Am I applying image normalization correctly here?

I’m not sure whether I’m normalizing images properly in the right dimension before feeding it into an autoencoder in PyTorch.


I’m using the Omniglot dataset, which contains 20 samples each of 964 characters and each character is 105 * 105 * 1 (greyscale).

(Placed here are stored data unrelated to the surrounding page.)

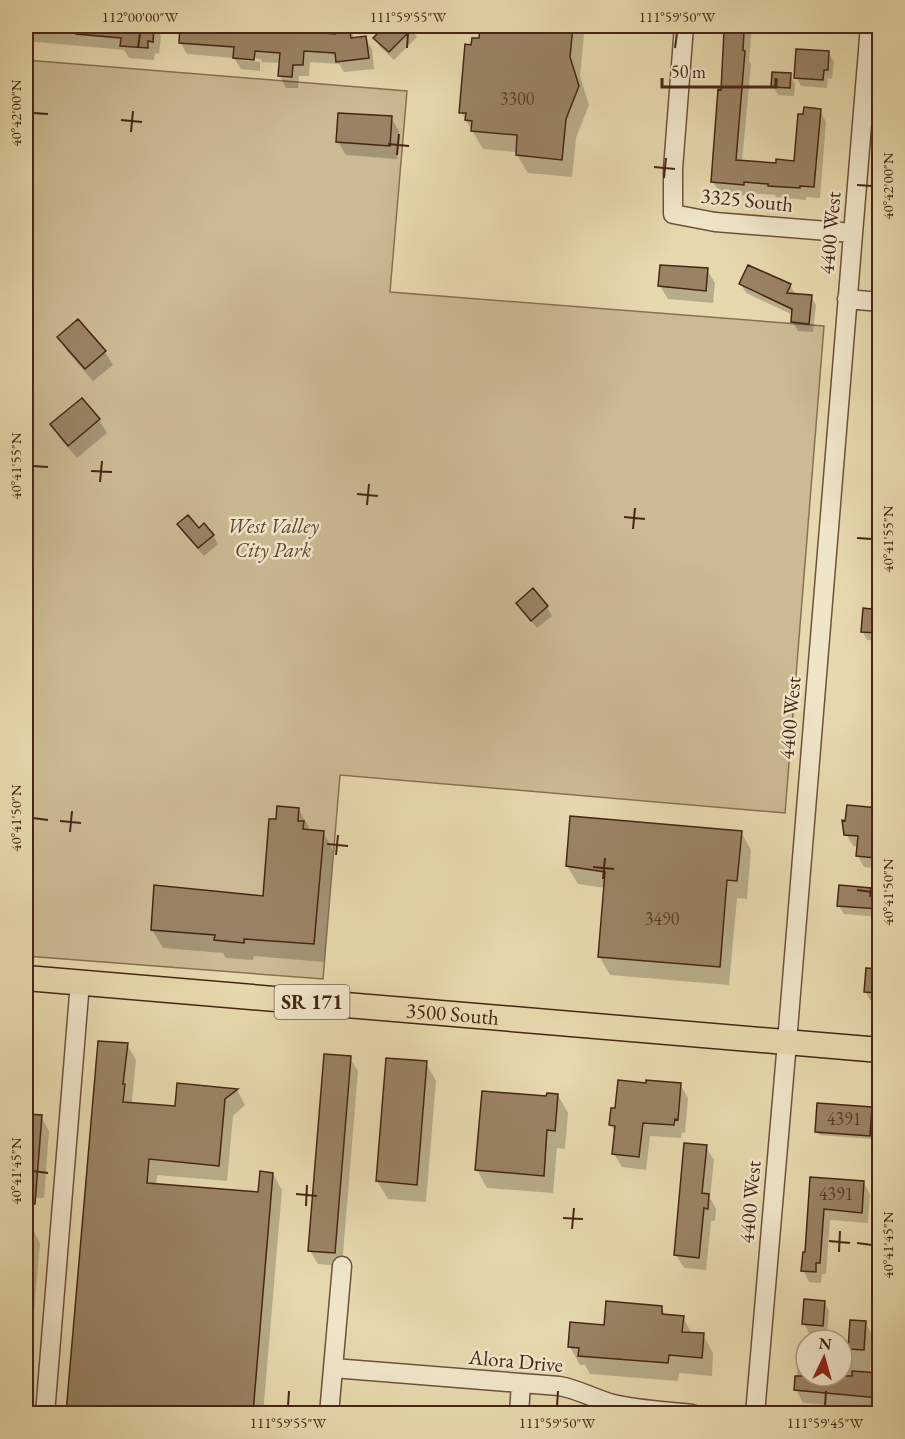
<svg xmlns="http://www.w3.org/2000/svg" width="905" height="1439" font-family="'EB Garamond',serif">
<rect width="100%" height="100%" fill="#e6d9ad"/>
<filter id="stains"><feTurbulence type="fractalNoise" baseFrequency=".00333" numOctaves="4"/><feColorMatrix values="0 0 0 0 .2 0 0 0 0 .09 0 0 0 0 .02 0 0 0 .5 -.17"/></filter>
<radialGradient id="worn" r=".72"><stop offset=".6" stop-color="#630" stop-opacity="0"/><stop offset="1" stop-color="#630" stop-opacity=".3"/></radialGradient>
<path fill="#cbba93" stroke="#897054" stroke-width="1.5" d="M26,60L407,91L390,292L824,326L785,813L340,775L323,979L26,956Z"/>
<path fill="#0003" fill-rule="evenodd" d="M26,26H155L161,36L159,54L155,53L154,60L129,58L124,50L26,41Z
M182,26H225L228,32L255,33V26L270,27L273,31L337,36L349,27L355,39L365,38L372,49L374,69L344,72L339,64L310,62L309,76H299L298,88H286L280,76L281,63L260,62V71L241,69L234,58L187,54L180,42ZM239,57L262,59L261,62L239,60Z
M387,26H409L417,37L394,60L380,47L375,38Z
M527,26H578L584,35L580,76L589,105L576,138L572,177L528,173L517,155V152L483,149L461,112L473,46L526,32Z
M726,26H752L749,61L751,64L742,162L777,165L796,163L820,110L826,122L820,198L806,197V200L776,197L775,195L750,193V196L720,193L713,182L722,91Z
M811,26H834V33L815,31Z
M829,53L834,62L832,79L828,78L827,88L801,86L796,77Z
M790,75L795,84L794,96L778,95L773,87Z
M391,118L399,131L397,159L346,155L338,142Z
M749,267L790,285L796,295L811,296L816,305L813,332L798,331L793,322V315L746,293L741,284Z
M707,270L715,283L713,303L668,299L660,286Z
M59,337L105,352L113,365L93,381L67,351Z
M99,420L107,433L77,458L60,438L52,425Z
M179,525L213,535L218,544L204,556L184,533Z
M876,549L880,550V575L874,566Z
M533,590L547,607L552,616L537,628L523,612L518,603Z
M864,610L880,611V641L867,640L862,631Z
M298,809L309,827L308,831L323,832L333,850L324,962L254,956L253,960L226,958L223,953L163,948L152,930L264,898L277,821Z
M741,832L751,850L747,899L737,898L729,985L610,975L599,956L605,888L578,884L567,866Z
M846,834L880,839V869L864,867L857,855L858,847L853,846Z
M870,889L875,898H880V917L844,914L839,906Z
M867,969L880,970V1001L870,1000L865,991Z
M100,1042L127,1045L136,1060L132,1099L133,1104L177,1108L179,1085L237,1090L245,1105L233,1116L227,1181L157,1175L156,1185L259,1194L273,1174L282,1190L263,1414H68Z
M350,1058L358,1071L342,1266L318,1264L310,1251Z
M387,1059L426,1063L436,1081L426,1202L388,1199L377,1181Z
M680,1084L688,1098L685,1133L682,1132L681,1138L650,1136L646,1170L622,1167L614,1154L616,1134L611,1125Z
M558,1095L568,1113L565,1149L557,1148L553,1193L487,1188L477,1170L548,1098Z
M871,1108L873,1112L871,1139L819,1135L817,1131Z
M26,1114L41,1116L49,1131L44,1198L26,1197Z
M706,1147L714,1160L710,1198L716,1209L715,1221H711L706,1270L684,1268L676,1255Z
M811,1178L863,1182L870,1194L868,1223L830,1220L826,1274H822L821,1283L809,1282L803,1270L807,1254Z
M26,1227L32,1228L40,1243L26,1403Z
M824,1302L829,1311L827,1334L809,1333L804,1324Z
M661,1307L666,1316L683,1317L692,1334L703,1335L713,1353L712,1376L679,1373L678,1381L590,1374L585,1365H580L570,1347L605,1327Z
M851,1321L865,1322L872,1335L870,1374L880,1375V1409L803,1403L796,1389L798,1364L806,1365V1376H842V1368H848Z"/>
<path fill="#9a8364" stroke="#472515" stroke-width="1.5" d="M76,26H154L153,42L148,41V48L120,46L121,38L76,34Z
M180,26H225L224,30L253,32L254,26H271V29L335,34L334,28L349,26L351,38L366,36L369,58L336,62L335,53L304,51L303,65H293L292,77L278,76L280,53L255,51L254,60L233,58L234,47L179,43Z
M385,26H415L389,52L373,38Z
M525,26H573L570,57L579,86L566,119L562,160L516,155L517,135L471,131L472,121L465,120L466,113H459L465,44L471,45L472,38H479L480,27L525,30Z
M724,31L744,32L743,50L745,51L736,160L776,163V159L794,161L798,114H803L804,107L821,109L814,187L800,186V188L768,186V184L744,182V185L711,182L718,89L721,90Z
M796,49L829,51L828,70H824L823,80L794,78Z
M772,72L791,73L790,88L771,87Z
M338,113L392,116L390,146L336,142Z
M660,265L708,268L706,291L658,286Z
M748,265L791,284L787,293L812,295L809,324L791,322L792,309L739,284Z
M78,319L106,351L85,369L57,337Z
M82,398L100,419L68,446L50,424Z
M188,515L199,528L204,523L214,535L198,548L177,524Z
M533,588L548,606L531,621L516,603Z
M863,608L879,610V633L861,632Z
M847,805L879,808V856H876V858L856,856L858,836L844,835L842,820L845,821Z
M277,806L299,808L298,821H304L303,829L324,831L314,944L244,939V943L214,940L215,935L151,930L154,885L263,896L269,819H276Z
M570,816L742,831L737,881L727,880L720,967L598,957L605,872L566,866Z
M839,885L871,888L870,896L879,897V909L837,906Z
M866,968L879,969V993L864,992Z
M98,1041L128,1043L123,1084H125L123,1102L175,1106L177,1083L238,1089L225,1099L219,1166L149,1159L147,1183L258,1192L260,1171L273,1173L253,1413H66Z
M324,1054L351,1056L335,1253L308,1251Z
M386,1058L427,1061L417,1185L376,1181Z
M618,1080L646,1083V1080L681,1083L678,1120L675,1119L674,1125L643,1123L639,1157L612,1154L615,1126L609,1125L611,1108H615Z
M482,1091L546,1096L547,1093L558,1094L555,1131L547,1130L544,1176L475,1170Z
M817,1103L872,1107L870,1136L815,1132Z
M26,1114L42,1115L35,1204H26Z
M684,1143L707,1145L702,1193L709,1194L708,1209L704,1208L699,1258L674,1255Z
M810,1177L864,1181L862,1213L824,1209L820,1263H816V1272L801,1271L803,1252H805Z
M804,1299L825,1301L823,1326L802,1324Z
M606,1301L662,1306V1314L684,1316L682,1332L704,1333L702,1358L669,1355L668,1363L578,1356L579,1348L568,1347L570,1322L604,1325Z
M850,1320L866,1321L864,1350L848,1349Z
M852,1371L879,1373V1398L794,1390L795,1376H852Z"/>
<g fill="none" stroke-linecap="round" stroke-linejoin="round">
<defs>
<path id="minor" d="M684,26L673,169V214L715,222L853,233
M847,299L880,302
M333,1368L559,1386C578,1389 594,1399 613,1404C638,1410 665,1411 692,1414
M45,1414L80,982
M329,1414L342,1266
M519,1414L521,1383
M755,1414L787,1042L870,26"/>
<g id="major">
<path id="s1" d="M26,978L880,1050"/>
</g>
</defs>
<use href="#minor" stroke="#6f523b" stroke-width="21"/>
<use href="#major" stroke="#472515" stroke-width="27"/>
<use href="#minor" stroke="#efe6ca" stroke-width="18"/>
<use href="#major" stroke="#e6d9ad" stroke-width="24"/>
</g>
<path fill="none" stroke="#472515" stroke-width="2" d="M138,48L140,33M407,48L408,33M675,48L677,33M33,113L48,114M121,120L142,122M131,132L133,111M388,144L409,146M397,155L399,134M654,167L675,169M664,178L666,158M857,185L872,186M33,466L48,467M91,471L112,472M100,482L102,461M357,494L378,496M367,505L369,484M624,517L645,519M633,529L635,508M857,538L872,539M33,818L48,820M60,821L81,823M70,832L72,811M327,844L348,846M336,855L338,835M593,867L614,869M603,879L605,858M857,890L872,892M33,1171L48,1173M296,1194L317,1196M306,1206L307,1185M563,1218L583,1219M572,1229L574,1208M829,1241L850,1243M857,1243L872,1245M839,1252L840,1231M288,1406L289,1391M557,1406L558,1391M825,1406L826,1391"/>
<g text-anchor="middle" stroke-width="5" stroke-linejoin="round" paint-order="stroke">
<g font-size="18" fill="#5c3c29">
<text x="517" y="105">3300</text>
<text x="662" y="925">3490</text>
<text x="844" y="1125">4391</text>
<text x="836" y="1200">4391</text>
</g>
<rect fill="#efe6ca" stroke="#795f4b" stroke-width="1.5" x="274.5" y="985" width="75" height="34" rx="4.5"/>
<g font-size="20" font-weight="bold" fill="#472515">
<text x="312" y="1009">SR 171</text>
</g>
<g font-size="21" fill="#472515" stroke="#efe6ca">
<text transform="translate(747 200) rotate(6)" y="7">3325 South</text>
<text transform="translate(830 233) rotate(-85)" y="7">4400 West</text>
<text transform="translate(790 718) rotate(-85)" y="7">4400 West</text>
<text dy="7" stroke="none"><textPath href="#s1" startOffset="428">3500 South</textPath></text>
<text transform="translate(750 1202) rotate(-85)" y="7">4400 West</text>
<text transform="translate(516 1361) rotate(5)" y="7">Alora Drive</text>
</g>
<g font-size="21" font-style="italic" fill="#61432e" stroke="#efe6ca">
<text x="273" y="533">West Valley<tspan x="273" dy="24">City Park</tspan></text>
</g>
</g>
<rect width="905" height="1439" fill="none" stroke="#e6d9ad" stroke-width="66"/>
<g transform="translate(824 1358) rotate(5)"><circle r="28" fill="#efe6ca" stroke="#ac9982" stroke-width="1.5"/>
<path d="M0-4.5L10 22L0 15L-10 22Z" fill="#8f2418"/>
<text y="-9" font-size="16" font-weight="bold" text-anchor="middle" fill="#472515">N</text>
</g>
<path d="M662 78v9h114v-9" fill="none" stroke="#472515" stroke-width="3"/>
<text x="671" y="78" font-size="18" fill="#472515" stroke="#efe6ca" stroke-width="4.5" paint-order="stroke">50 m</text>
<rect x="33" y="33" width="839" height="1373" fill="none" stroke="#472515" stroke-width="2"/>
<g font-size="15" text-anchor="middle" fill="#472515">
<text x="140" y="22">112°00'00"W</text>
<text x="408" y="22">111°59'55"W</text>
<text x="677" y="22">111°59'50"W</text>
<text transform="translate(16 113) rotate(-90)" y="5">40°42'00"N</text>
<text transform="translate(888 186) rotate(-90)" y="5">40°42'00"N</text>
<text transform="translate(16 466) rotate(-90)" y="5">40°41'55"N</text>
<text transform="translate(888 539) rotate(-90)" y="5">40°41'55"N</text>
<text transform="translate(16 818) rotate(-90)" y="5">40°41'50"N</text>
<text transform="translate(888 892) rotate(-90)" y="5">40°41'50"N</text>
<text transform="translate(16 1171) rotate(-90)" y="5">40°41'45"N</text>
<text transform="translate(888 1245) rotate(-90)" y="5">40°41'45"N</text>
<text x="288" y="1428">111°59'55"W</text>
<text x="557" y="1428">111°59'50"W</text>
<text x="825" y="1428">111°59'45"W</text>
</g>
<rect width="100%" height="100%" filter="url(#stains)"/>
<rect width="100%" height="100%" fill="url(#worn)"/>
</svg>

Before I feed the training data into the autoencoder, it has this shape:

Xtrain.shape = (964, 20, 105, 105)

How I’m currently calculating mean and std and applying the transform:

class OmniglotDataset(Dataset):

    def __init__(self, X, transform=None):
        self.X = X.reshape(-1, 105, 105)
        self.transform = transform
    def __len__(self):
        return self.X.shape[0]
    def __getitem__(self, idx):
        if torch.is_tensor(idx):
            idx = idx.tolist()
        img = self.X[idx]
        if self.transform:
            img = self.transform(img)
        return img

X1 = Xtrain.reshape(-1, 105, 105)
mean = X1.mean(axis=0).mean()
std = X1.mean(axis=0).std()
batch_size = 128
img_transform = transforms.Compose([
    transforms.Normalize((mean,), (std,))

train_dataset = OmniglotDataset(Xtrain, transform=img_transform)
train_dataloader = DataLoader(train_dataset, batch_size=batch_size, shuffle=True)


  1. Am I applying normalization correctly here?
  2. Is there a faster way to calculate mean and std?